April 17, 2013 at 5:51 p.m.
Marsden Hartley was, without a doubt, one of the pre-eminent artists of the American Modernist art movement.
His influence was growing in 1917 when he ventured to Bermuda with his comrade Charles Demuth. He and Demuth painted in the relative solitude of Bermuda during World War I, forging a close friendship and exploring techniques such as cubism.
Albert Gleizes, the French artist, introduced them to cubism when he arrived on the island for his honeymoon. The pair stayed first at the Brunswick Street Hotel and then moved to the St George Hotel, which was pretty desolate, except for a few British soldiers.
When Demuth died in 1935, Hartley was inconsolable and decided to return to Bermuda on a sentimental journey in remembrance of his old friend. On this occasion, he stayed with Elmo Petty, a plumber by trade who lived on the North Shore. Hartley paid $15 a month to rent a room and as an added bonus, went out with Petty each Sunday when he went out to set his fishing traps.

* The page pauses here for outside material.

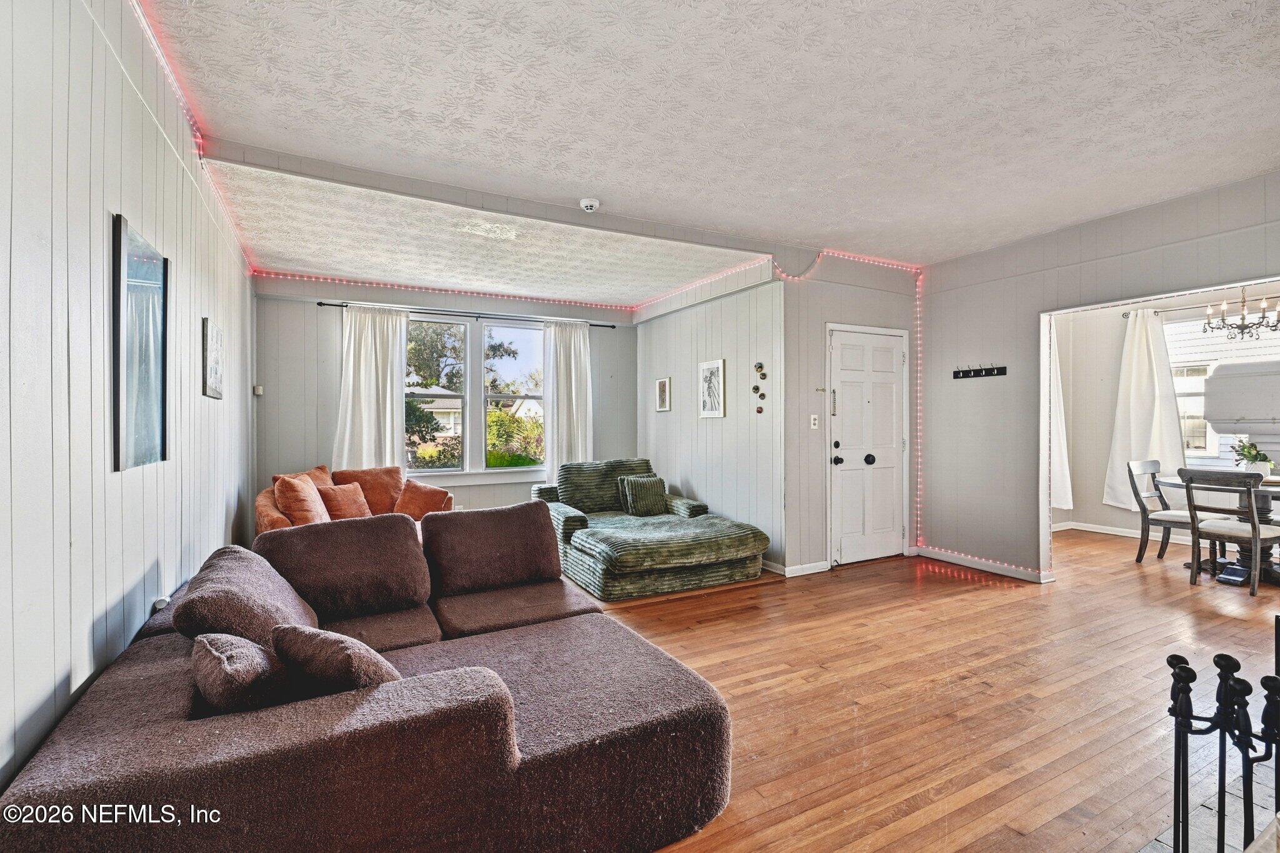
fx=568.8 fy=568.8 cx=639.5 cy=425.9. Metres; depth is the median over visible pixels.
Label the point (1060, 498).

The fish that they caught inspired a series of whimsically named oil paintings of the bright fish and underwater creatures he observed.
Sunken Treasure is a companion to the other works he did at this time with names such as Tropical Fantasy and Summer and Thursday Afternoon — alluding to the now-gone Bermudian tradition of having Thursday afternoons off and being able to pursue summer time passions such as fishing.
Hartley remarked about the fish, “they seemed more like birds and flowers than fish — one mottled green one with vermillion wings (or fins) others pure blue, one a parrot fish all parrot colours, others mystical white or pink.”
He said his paintings were not accurate scientifically but they represent this mystical appearance – and you can’t go wrong in paint because they run the whole chromatic scale themselves.”
Elise Outerbridge is curator at Masterworks Museum of Bermuda Art.